Se houver paralisação, não irão funcionar os atendimentos clínico e laboratorial à população, atividades de extensão à comunidade, pesquisas de laboratórios com animais e com reagentes químicos.
A decisão foi tomada em Plenária Departamental realizada na quinta. Segundo a Associação dos Docentes da Universidade do Estado da Bahia (Aduneb), o adicional dos professores e técnicos foi cortado pela Secretaria de Administração (Saeb) “de maneira inesperada e sem critério”.
A assessoria da universidade confirmou o corte e informou que a medida afetou apenas parte dos profissionais, mesmo aqueles que exerciam a mesma função e, portanto, tinham o mesmo direito à insalubridade. A instituição lembrou que, caso haja a paralisação, apenas os professores que não recebem mais o adicional deverão aderir.

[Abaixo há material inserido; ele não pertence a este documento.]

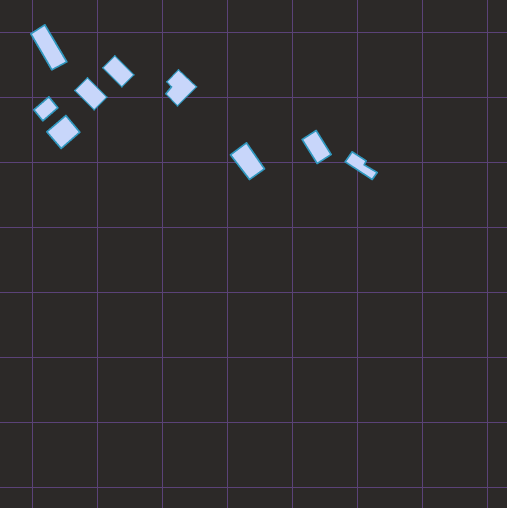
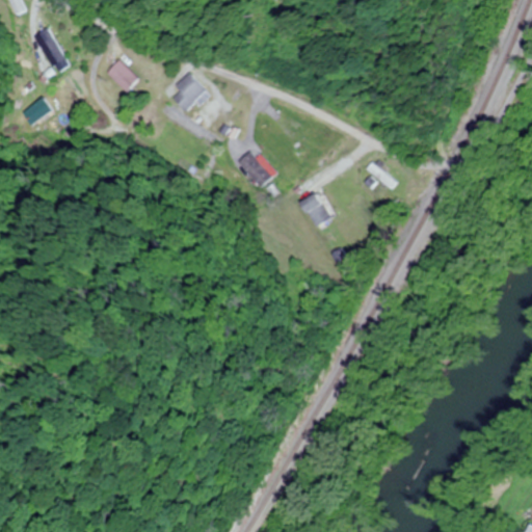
building: [75,78,107,110] -> none
building: [47,116,80,148] -> none
building: [302,131,331,163] -> [299,192,329,227]

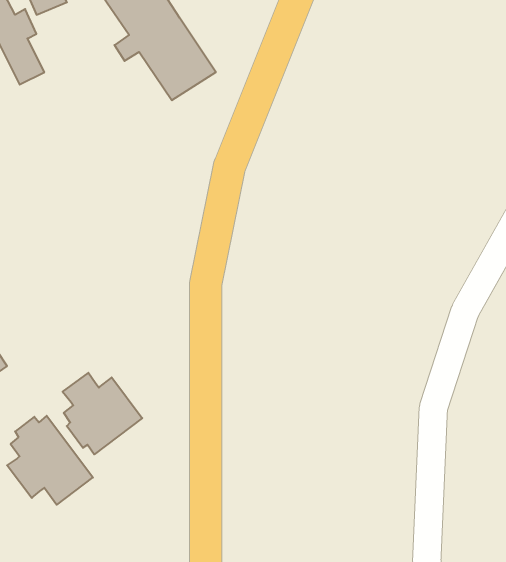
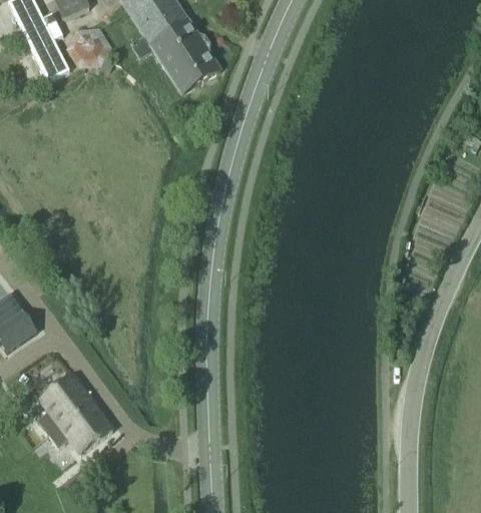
building: none -> [67,28,110,66]
building: [63,373,142,454] -> none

Esse grupo formou uma comissão que irá dialogar com a reitoria. A primeira reunião será na manhã da segunda-feira, 1º, na Reitoria. No mesmo dia, a partir das 14h, haverá uma aula pública, como atividade de mobilização, no teatro do Campus I.

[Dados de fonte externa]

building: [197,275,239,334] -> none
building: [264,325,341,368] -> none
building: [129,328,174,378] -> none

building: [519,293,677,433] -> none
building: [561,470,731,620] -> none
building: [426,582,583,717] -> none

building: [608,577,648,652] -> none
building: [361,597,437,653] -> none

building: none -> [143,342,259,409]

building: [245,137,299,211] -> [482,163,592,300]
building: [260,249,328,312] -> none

A Aduneb entrou na justiça com um Mandado de Segurança contra o governo estadual, em novembro, para a reimplantação dos processos de insalubridade. Ainda na quinta, os docentes realizaram uma caminhada de protesto pelo Campus e ocuparam a Reitoria. O Movimento Docente também responsabiliza o administrador central pelo corte dos adicionais de insalubridade.
A Saeb irá se posicionar sobre o assunto ainda nesta sexta.